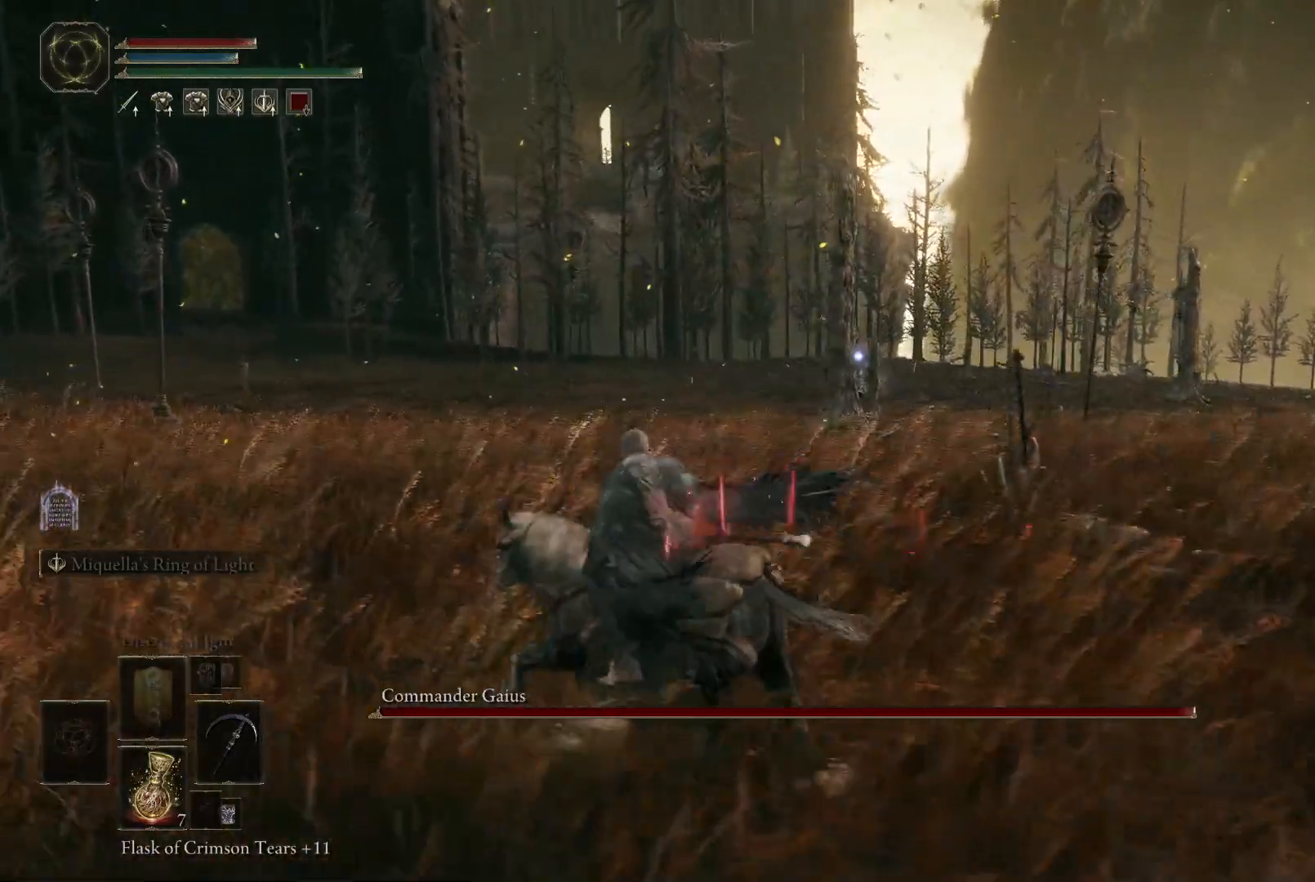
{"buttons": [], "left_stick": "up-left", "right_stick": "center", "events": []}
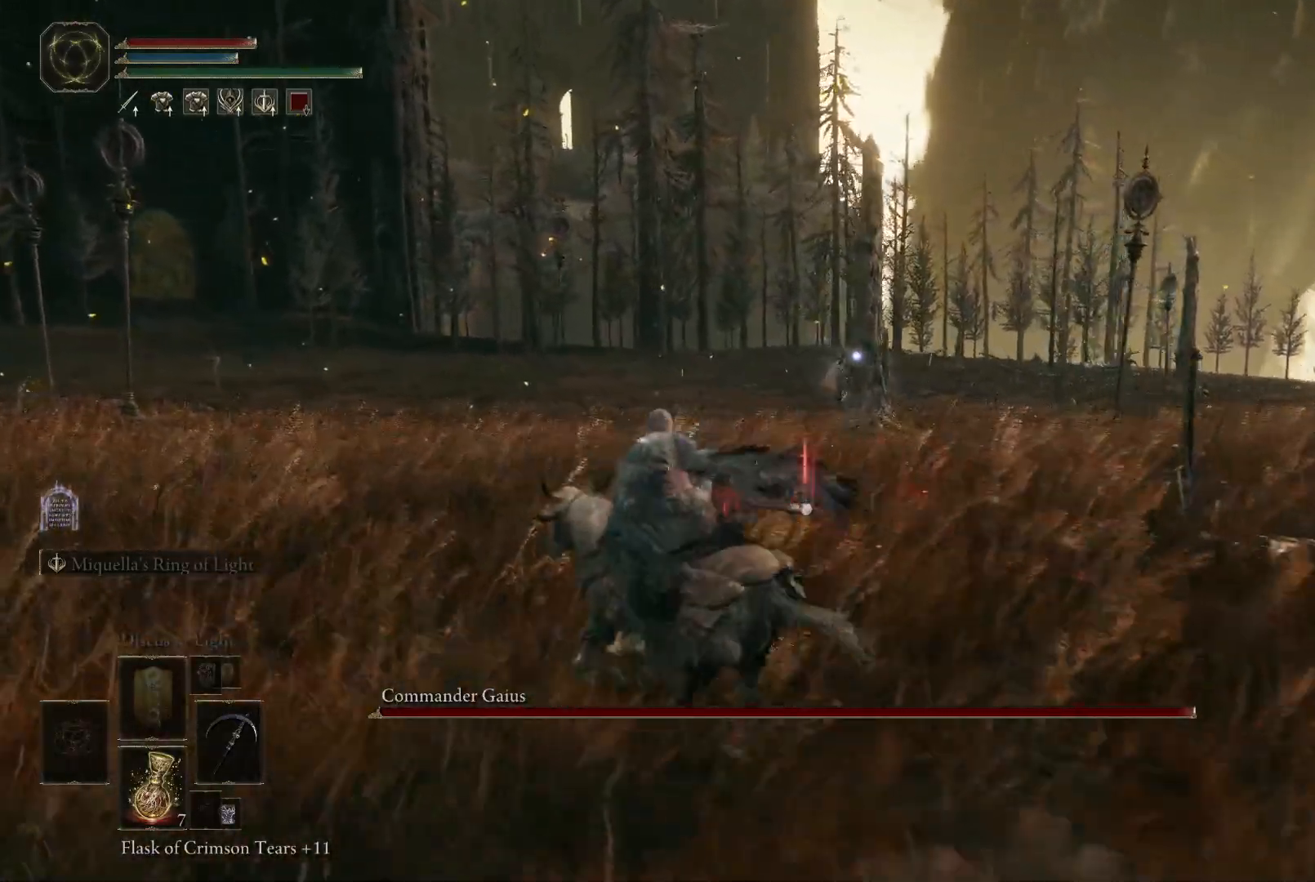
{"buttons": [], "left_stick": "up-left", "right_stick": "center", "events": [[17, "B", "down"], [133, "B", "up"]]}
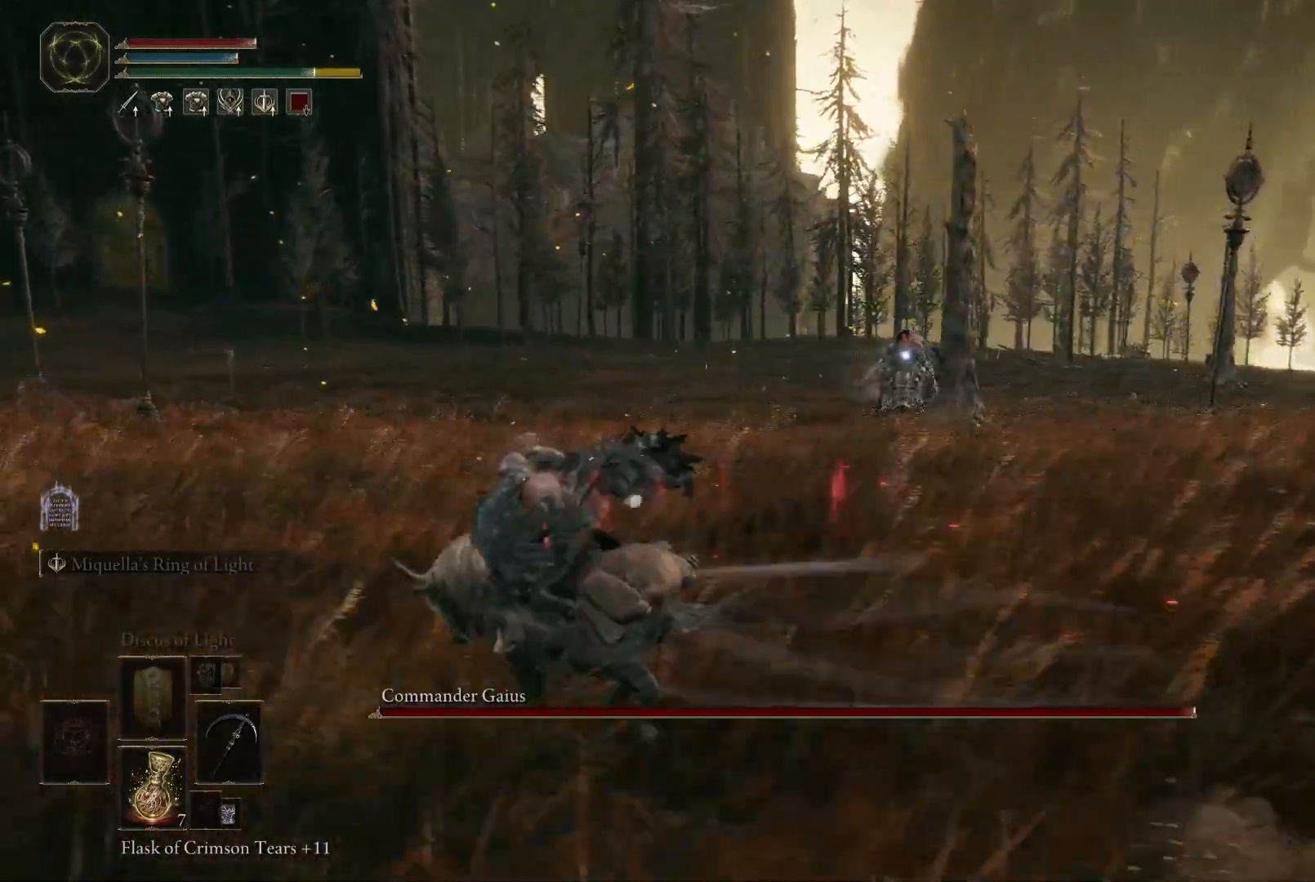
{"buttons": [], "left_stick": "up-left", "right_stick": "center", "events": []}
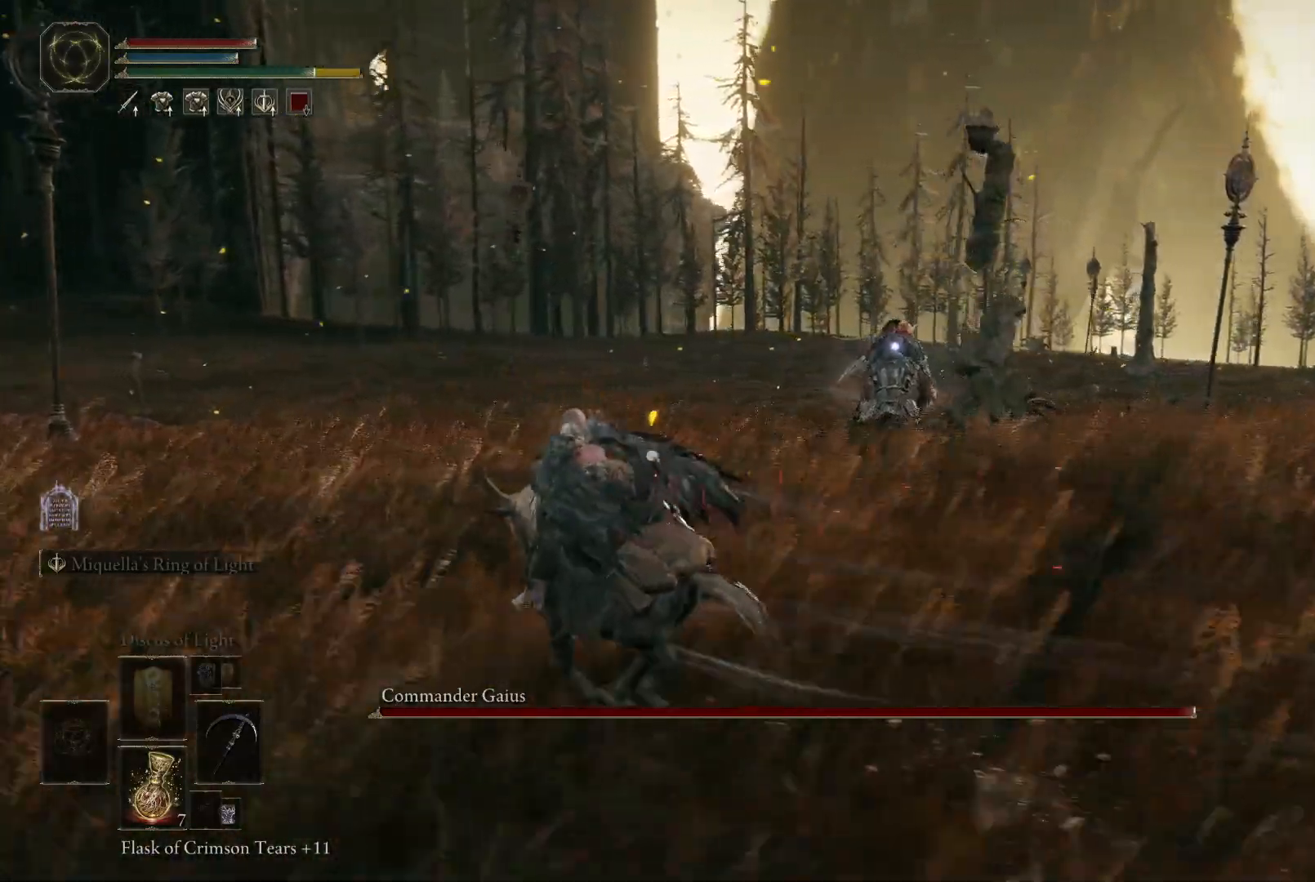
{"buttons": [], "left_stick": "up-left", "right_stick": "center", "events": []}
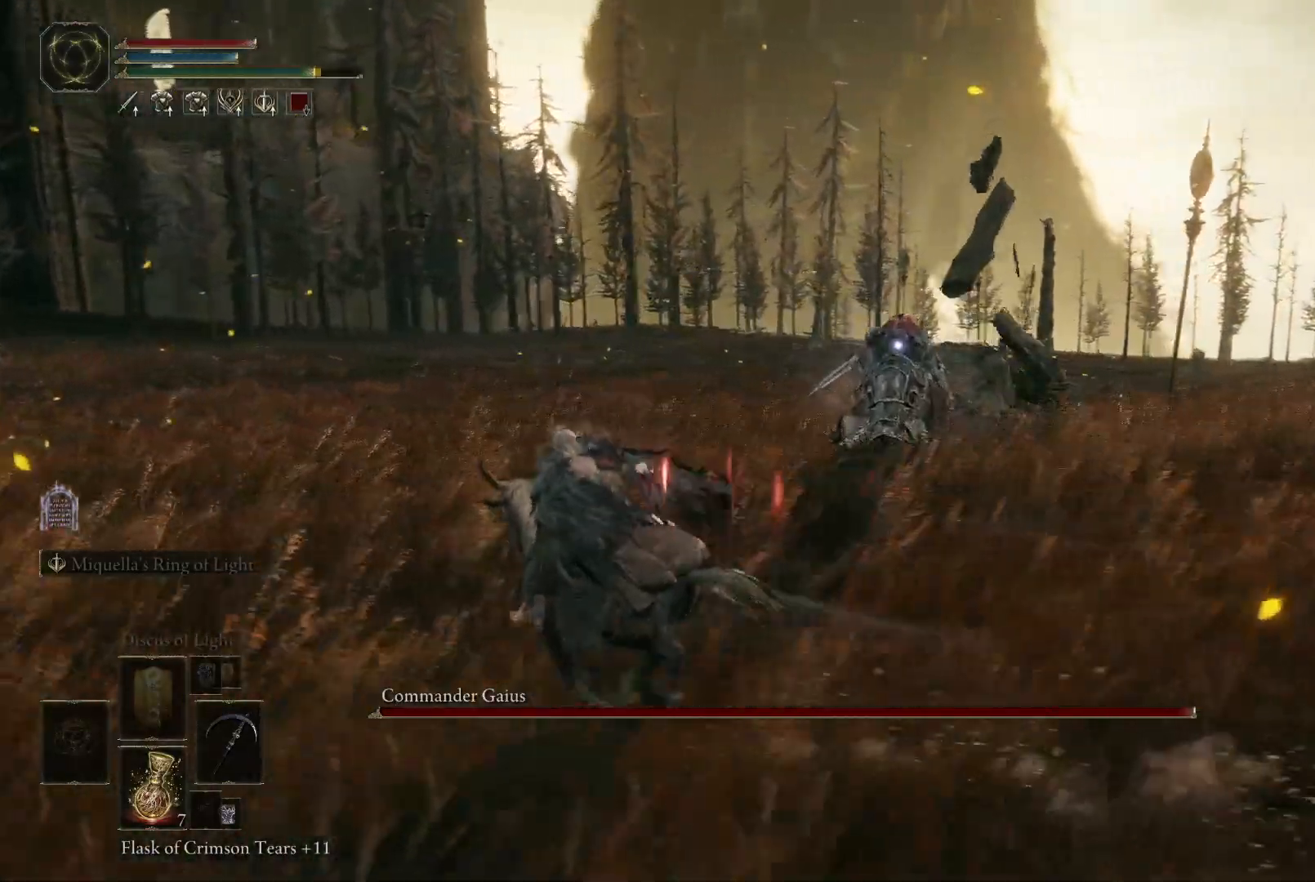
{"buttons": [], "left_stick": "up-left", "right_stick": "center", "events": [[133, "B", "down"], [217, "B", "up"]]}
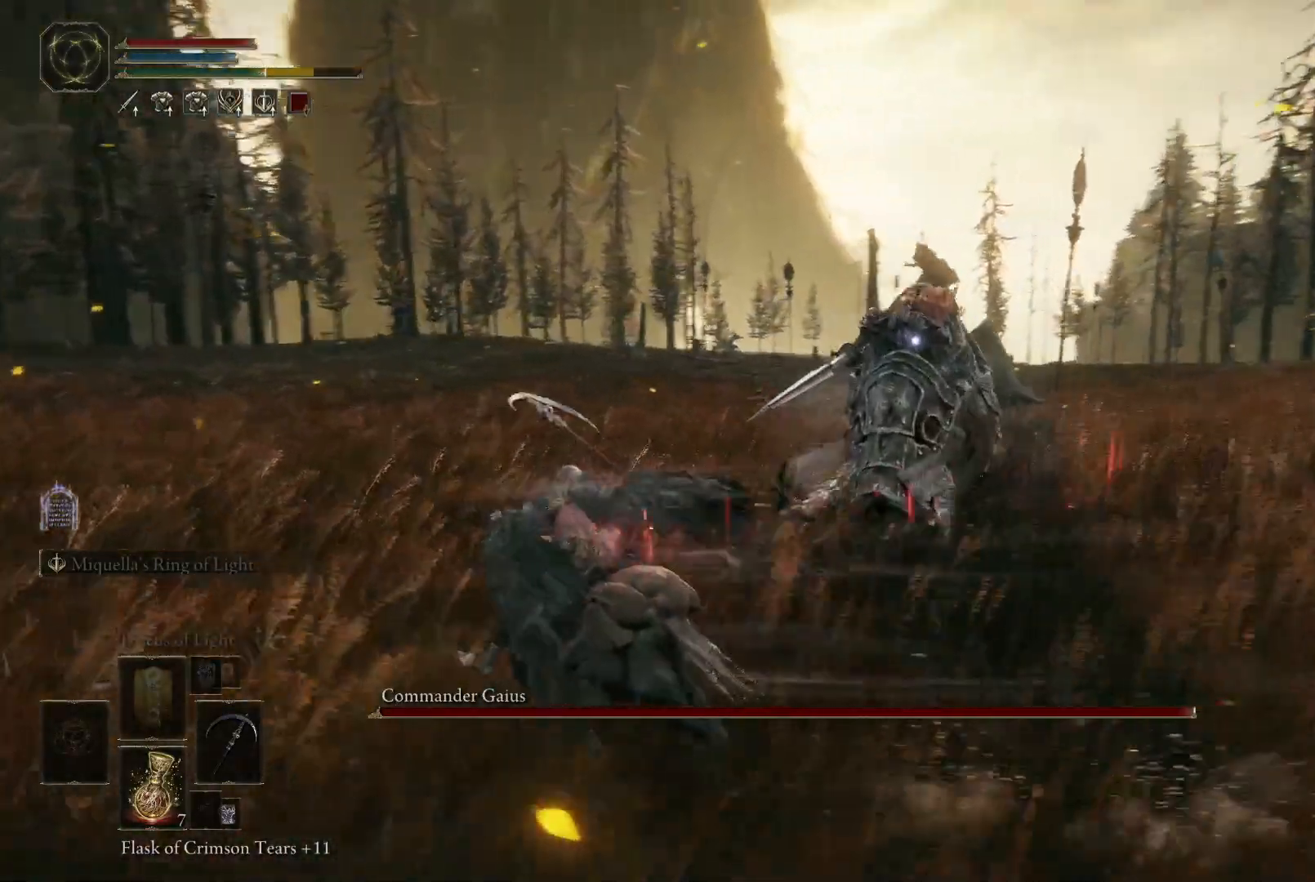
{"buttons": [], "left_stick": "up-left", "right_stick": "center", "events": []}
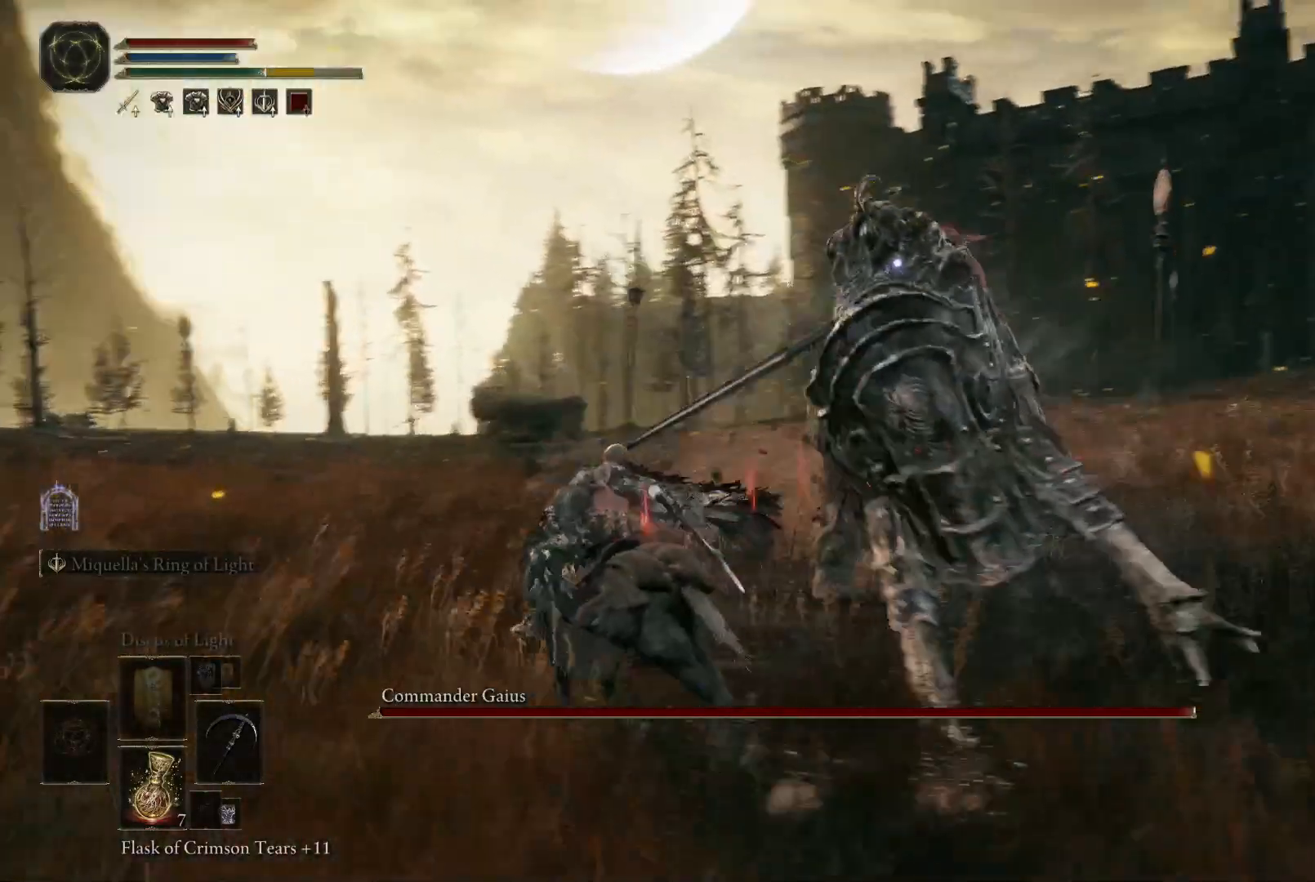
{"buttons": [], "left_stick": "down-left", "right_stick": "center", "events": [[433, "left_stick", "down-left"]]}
□ □ □ □ □
§ **Exercise instructions**:
Reproduce the records exactly, images excluded.

§ **Exercise answer**:
{"buttons": [], "left_stick": "up-left", "right_stick": "center", "events": []}
{"buttons": [], "left_stick": "up-left", "right_stick": "center", "events": [[17, "B", "down"], [133, "B", "up"]]}
{"buttons": [], "left_stick": "up-left", "right_stick": "center", "events": []}
{"buttons": [], "left_stick": "up-left", "right_stick": "center", "events": []}
{"buttons": [], "left_stick": "up-left", "right_stick": "center", "events": [[133, "B", "down"], [217, "B", "up"]]}
{"buttons": [], "left_stick": "up-left", "right_stick": "center", "events": []}
{"buttons": [], "left_stick": "down-left", "right_stick": "center", "events": [[433, "left_stick", "down-left"]]}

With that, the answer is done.